Abiraterone is metabolized by the cytochrome P450 isoenzyme CYP3A4. Strong inhibitors or inducers of CYP3A4 should be avoided, or used with caution, during treatment with abiraterone acetate.

OVERDOSAGE

Human experience of overdose with Abiraterone Acetate is limited. There is no specific antidote. In the event of an overdose, stop Abiraterone Acetate, undertake general supportive measures, including monitoring for arrhythmias and cardiac failure and assess liver function.

CONTRAINDICATIONS

Abiraterone acetate is not indicated for use in women.

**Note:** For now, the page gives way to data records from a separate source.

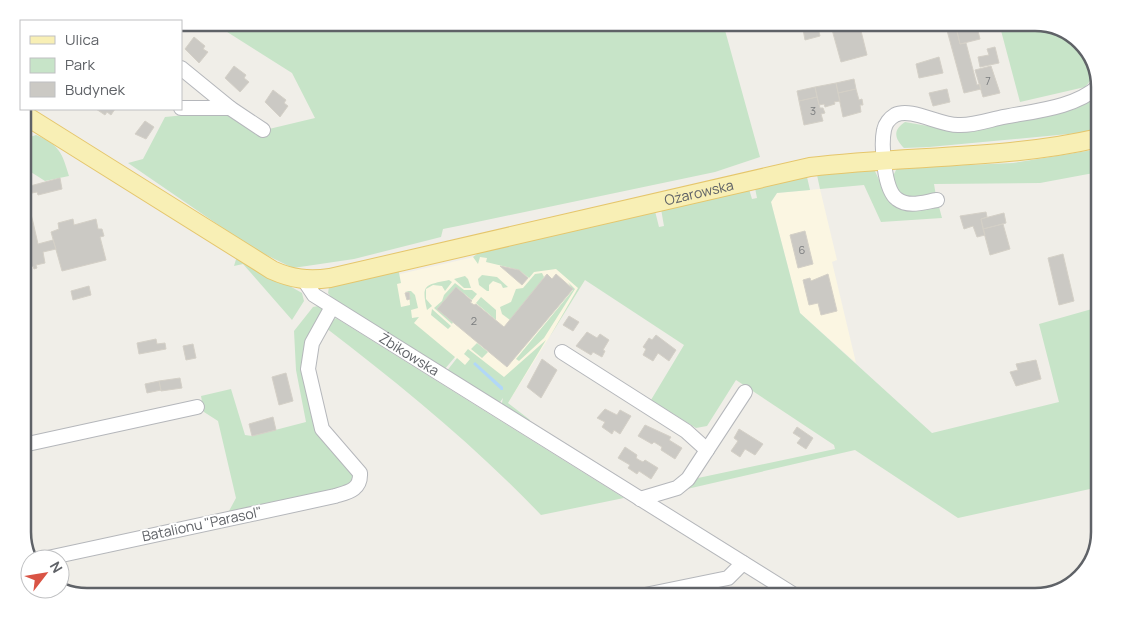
<svg xmlns="http://www.w3.org/2000/svg" width="1122" height="619" font-family="Manrope,sans-serif">
<rect width="100%" height="100%" fill="#f0eee8"/>
<!-- commercial -->
<path fill="#fbf6e2" d="M820,189L837,260L832,262L856,363L800,313L771,202L777,193Z
M478,256L566,268L585,280L508,403L402,314L391,292L400,274Z"/>
<!-- green -->
<path fill="#c7e4c8" d="M213,23H391L396,26L408,23H723L760,157L715,172L458,226L443,229L441,237L354,259L293,268L252,248L128,163L143,159L165,117L226,111L269,129L315,118L292,73Z
M999,23C1018,22 1052,21 1068,32C1076,38 1082,49 1087,56C1095,69 1095,76 1085,87L1020,102Z
M1099,94V128L1079,133L929,147L904,148C894,138 893,130 905,122L945,129H965L1075,109Z
M36,135C60,145 62,153 69,176L45,181L23,167V143L27,138Z
M1099,149V172L1040,183L934,184L936,196L920,199L900,195L892,178L897,168L1013,163Z
M874,169L887,197L938,203L942,218L881,222L864,185L820,189L817,175Z
M807,177L810,190L777,193L771,202L800,313L932,433L1059,402L1039,324L1099,307V487L958,518L855,450L687,489L698,478L835,449L834,445L736,380L707,426L696,428L651,400L684,345L585,280L549,338L578,288L556,269L534,272L529,278L519,270L486,262L487,258L480,257L478,264L473,257L481,251L655,211L659,227L664,226L661,209L749,189L752,199L757,198L755,188Z
M237,256L302,293L304,301L292,320L243,264L234,266Z
M398,268L401,283L397,284L401,307L410,305L409,292L405,291H411L415,295L418,308L411,310L412,318L419,317L414,323L455,357L444,370L334,301L328,293L329,287L335,283Z
M542,273L544,277L540,283L510,320L502,314L500,307L511,302L516,289L523,288L535,274Z
M482,275L497,277L508,287L503,288L501,284L493,281L489,285V291H487L479,285L478,279Z
M465,276L468,279L471,288H464L454,279Z
M449,280L452,282L445,291L442,286L433,285L426,289V299L432,306L427,310C421,284 425,285 449,280Z
M568,282L575,289L544,338L519,361L516,359L573,290Z
M455,283L464,290H472L477,294L472,300L456,287L437,309L453,322L452,324L434,308L442,301L444,295Z
M481,297L496,310V320L476,303Z
M318,306L324,309L308,346L317,428L355,474L351,486L230,516L229,511L236,498L218,421L204,412L201,396L231,389L245,435L252,436L306,422L296,370L294,331L313,307Z
M432,309L451,326L448,329L431,315Z
M336,318L624,498L541,515C475,446 402,386 326,328L330,322Z
M546,340L508,403L530,420H524L501,407L503,398L498,405L446,372L457,358L465,365L470,359L464,354L468,349L504,377Z
M477,343L488,352L482,358L471,349Z"/>
<!-- water -->
<path fill="#b1d7f7" d="M475,362L503,387V390H501L473,364Z"/>
<!-- building -->
<path fill="#cbc9c4" stroke="#d4d0c7" d="M809,23H817L820,36L805,40L802,24Z
M845,23H859L867,55L841,62L831,26Z
M945,23H955L960,44L966,43L977,85L980,84L981,89L964,93Z
M955,23H976L980,39L960,44Z
M194,37L205,46L203,49L208,52L199,63L185,49Z
M995,47L999,63L980,67L978,57L989,55L987,49Z
M939,57L943,73L919,78L916,64Z
M234,66L246,75L244,78L249,82L240,92L225,78Z
M991,66L1000,93L983,97L975,70Z
M854,79L856,89L838,93L836,83Z
M836,83L840,101L834,102L835,104L825,107L824,104L819,105L815,87Z
M815,87L817,97L799,101L797,91Z
M856,89L859,100L862,99L863,105H860L861,112L843,117L838,93Z
M947,89L950,102L933,106L929,93Z
M273,90L286,100L284,103L288,106L280,117L265,102Z
M817,97L820,108H823L825,113L821,114L823,121L804,125L799,101Z
M96,109H115L111,115L107,112L105,115Z
M145,121L154,127L146,139L135,134Z
M60,178L62,189L38,195L37,192L32,193L30,186Z
M26,195L33,222L23,225V196Z
M986,212L987,217L981,219L985,235L977,237L973,226L964,229L960,216Z
M1004,213L1006,223L983,229L981,219Z
M73,219L74,225L96,219L98,229H102L104,236L100,237L106,260L62,271L51,232L59,229L58,223Z
M33,222L38,244L53,240L56,249L43,252L45,263L36,265L37,268L34,269L33,266L27,268L23,252V225Z
M1003,224L1010,249L990,255L983,229Z
M805,231L813,264L798,268L790,235Z
M1063,254L1074,301L1059,305L1048,258Z
M500,266L519,270L528,278L522,285Z
M547,274L552,279L556,274L573,289L507,367L437,309L456,287L472,301L470,302L474,305L476,304L504,327Z
M828,274L837,311L821,315L818,303L809,305L803,280L810,278L811,281Z
M89,286L91,295L73,300L71,291Z
M409,292L410,299L407,300L405,293Z
M569,316L579,322L573,331L563,325Z
M587,332L597,338L600,334L609,340L603,350L605,351L602,357L593,352L591,355L576,346Z
M656,335L676,350L669,361L658,353L653,361L643,355L646,349L643,347L649,338L652,340Z
M156,339L157,344L165,343L166,349L139,354L137,343Z
M193,344L196,358L186,360L183,346Z
M542,359L557,370L541,398L527,387Z
M1036,360L1041,379L1016,386L1010,372L1018,370L1016,364Z
M286,373L293,401L279,405L272,377Z
M180,378L182,388L161,391L159,381Z
M159,381L161,390L147,393L145,384Z
M605,409L617,415L620,410L631,416L620,434L614,430L612,434L602,427L605,422L597,418Z
M273,417L276,430L252,436L249,424Z
M645,425L671,437L669,440L682,448L675,459L661,450L662,447L654,442L652,444L638,436Z
M797,427L813,438L806,449L797,443L801,438L793,433Z
M739,429L763,444L755,455L745,449L740,457L731,451L738,441L734,438Z
M625,447L637,455L636,458L639,460L643,462L645,460L658,468L651,479L639,471L637,474L628,468L630,465L618,458Z"/>
<g fill="none" stroke-linecap="round" stroke-linejoin="round">
<defs>
<g id="minor">
<path d="M181,68L230,108"/>
<path d="M181,108H230L263,130"/>
<path d="M937,200C924,202 909,208 897,199C884,190 881,145 884,130C885,124 890,118 895,115C911,107 939,125 958,125C971,126 986,121 999,118C1032,111 1073,109 1099,86"/>
<path id="s1" d="M304,280L314,295L796,596"/>
<path d="M562,352L686,431L707,450"/>
<path d="M23,445L197,407"/>
<path d="M640,499L677,488L688,479L745,392"/>
<path d="M43,559L335,496C348,492 361,490 360,473L322,429L308,369L312,343L332,307"/>
<path d="M640,596L728,578L743,563"/>
</g>
<g id="major">
<path id="s2" d="M23,114L272,270C292,279 308,281 330,278L810,167C907,155 1004,160 1099,138"/>
</g>
</defs>
<!-- minor casing -->
<use href="#minor" stroke="#b5b7bb" stroke-width="16"/>
<!-- major casing -->
<use href="#major" stroke="#e5c66c" stroke-width="20"/>
<!-- minor -->
<use href="#minor" stroke="#fff" stroke-width="14"/>
<!-- major -->
<use href="#major" stroke="#f8efb5" stroke-width="18"/>
</g>
<g text-anchor="middle" stroke-width="4" stroke-linejoin="round" paint-order="stroke">
<!-- number labels -->
<g font-size="11" fill="#7a7c7e">
<text x="988" y="85">7</text>
<text x="813" y="115">3</text>
<text x="802" y="254">6</text>
<text x="474" y="325">2</text>
</g>
<!-- street labels -->
<g font-size="14" fill="#5f6267" stroke="#fff">
<text dy="5" stroke="none"><textPath href="#s2" startOffset="732">Ożarowska</textPath></text>
<text dy="5" stroke="none"><textPath href="#s1" startOffset="130">Żbikowska</textPath></text>
<text transform="translate(202 524) rotate(-12)" y="5">Batalionu "Parasol"</text>
</g>
</g>
<!-- crop -->
<path d="M0 0H1122V619H0ZM87 31H1035A56 56 0 0 1 1091 87V532A56 56 0 0 1 1035 588H87A56 56 0 0 1 31 532V87A56 56 0 0 1 87 31Z" fill="#fff" fill-rule="evenodd"/>
<path fill="none" stroke="#5f6267" stroke-width="2.5" d="M87 31H1035A56 56 0 0 1 1091 87V532A56 56 0 0 1 1035 588H87A56 56 0 0 1 31 532V87A56 56 0 0 1 87 31Z"/>
<!-- legend -->
<rect x="20" y="20" width="162" height="90" fill="#ffffff" stroke="#bfc0c2"/>
<rect x="30" y="36" width="25" height="8" fill="#f8efb5" stroke="#bfc0c2"/>
<text x="65" y="45" font-size="15" fill="#5f6267">Ulica</text>
<rect x="30" y="58" width="25" height="15" fill="#c7e4c8" stroke="#bfc0c2"/>
<text x="65" y="70" font-size="15" fill="#5f6267">Park</text>
<rect x="30" y="82" width="25" height="15" fill="#cbc9c4" stroke="#bfc0c2"/>
<text x="65" y="95" font-size="15" fill="#5f6267">Budynek</text>
<!-- north arrow -->
<g transform="translate(45 574) rotate(59)"><circle r="24" fill="#ffffff" stroke="#bfc0c2"/>
<path d="M0-4L9 19L0 12L-9 19Z" fill="#d95445"/>
<text y="-8" font-size="14" font-weight="bold" text-anchor="middle" fill="#5f6267">N</text>
</g>
</svg>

Store at a temperature not exceeding 30º C. Protect from light. Keep out of reach of children.

PRESENTATION

HDPE Bottle of 120 tablets.

  • Patients should be informed that Abiraterone Acetate and prednisone are used together and that they should not interrupt or stop either of these medications without consulting their physician.
  • Patients receiving GnRH agonists should be informed that they need to maintain this treatment during the course of treatment with Abiraterone Acetate and prednisone.
  • Patients should be informed that Abiraterone Acetate should not be taken with food and that no food should be consumed for at least two hours before the dose of Abiraterone Acetate is taken and for at least one hour after the dose of Abiraterone Acetate is taken. They should be informed that the tablets should be swallowed whole with water without crushing or chewing. Patients should be informed that taking Abiraterone Acetate with food causes increased exposure and this may result in adverse reactions.
  • Patients should be informed that Abiraterone Acetate is taken once daily and prednisone is taken twice daily according to their physician’s instructions.
  • Patients should be informed that in the event of a missed daily dose of Abiraterone Acetate or prednisone, they should take their normal dose the following day. If more than one daily dose is skipped, patients should be told to inform their physician.
  • Patients should be apprised of the common side effects associated with Abiraterone Acetate including peripheral oedema, hypokalemia, hypertension, elevated liver function tests, and urinary tract infection.
  • Patients should be advised that their liver function will be monitored using blood tests.
  • Patients should be informed that Abiraterone Acetate may harm a developing fetus; thus, women who are pregnant or women who may be pregnant should not handle Abiraterone Acetate without protection, e.g., gloves. Patients should also be informed that it is not known whether abiraterone or its metabolites are present in semen and they should use a condom if having sex with a pregnant woman. The patient should use a condom and another effective method of birth control if he is having sex with a woman of child-bearing potential. These measures are required during and for one week after treatment with Abiraterone Acetate.

References

  • The Complete Drug Reference. 39th edition.